* WHAT NEEDS TO BE DONE
Carry the passage on Salesforce anti-patterns forward from its final sentence.

Salesforce anti-patterns tell us about the kinds of systematic mistakes that make their way into many Salesforce projects – mistakes that can even seem like a good idea at the time of implementation but end up having serious drawbacks in the long run. We’ll learn about the most common types of mistakes and how to think about them throughout this book. However, to do so, we must understand what anti-patterns are and how understanding them can help us architect and design better systems.
In consequence, this chapter will start by explaining what anti-patterns are by going through several different definitions and ways of looking at them. Then, you’ll learn how they can help you deepen your understanding of architecture by knowing how these common mistakes are made and how they can seem like a good idea at the time. We’ll finish this chapter by explaining what will be covered in this book and how you can approach the content provided.

[Entries drawn from a collection]

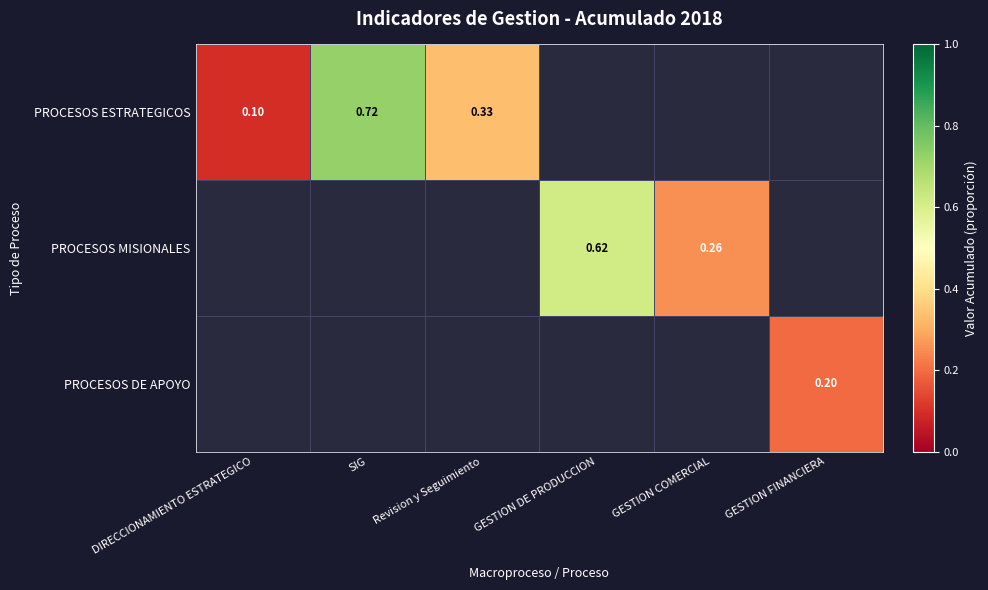

How many categories are shown in the chart?

6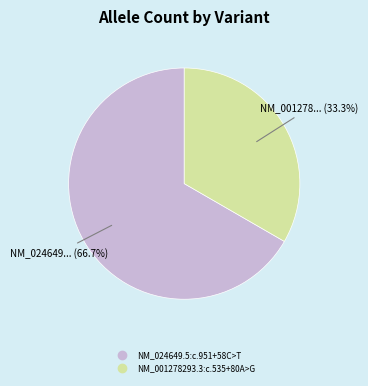

What is the smallest slice in the pie chart?

NM_001278293.3:c.535+80A>G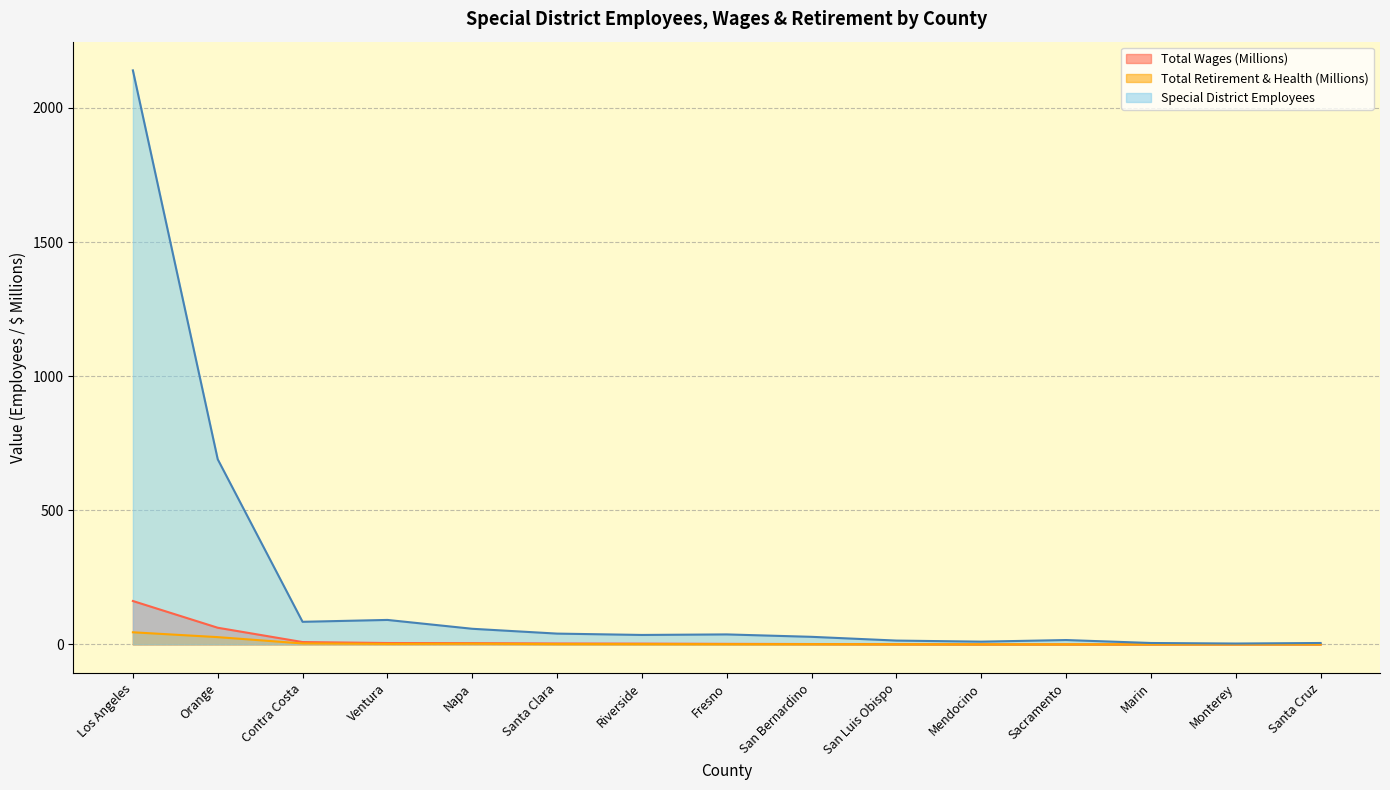

How many lines are shown in the chart?

3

* RESULT FOR THIS EXERCISE
In this second edition, we’ve expanded our exploration of Salesforce anti-patterns to include new patterns and insights that address the latest trends and developments in the Salesforce ecosystem. These additions are based on feedback from readers of the first edition and our ongoing research into the evolving landscape of Salesforce architecture. Notably, we’ve included new patterns related to AI and DevOps practices, such as “AI architecture is like normal architecture” and “Let’s add AI to it,” as well as updates to existing patterns to reflect the current best practices.
In this chapter, we’re going to cover the following main topics:
- Understanding anti-patterns
- Where do anti-patterns come from?
- How can anti-patterns deepen your architectural skills?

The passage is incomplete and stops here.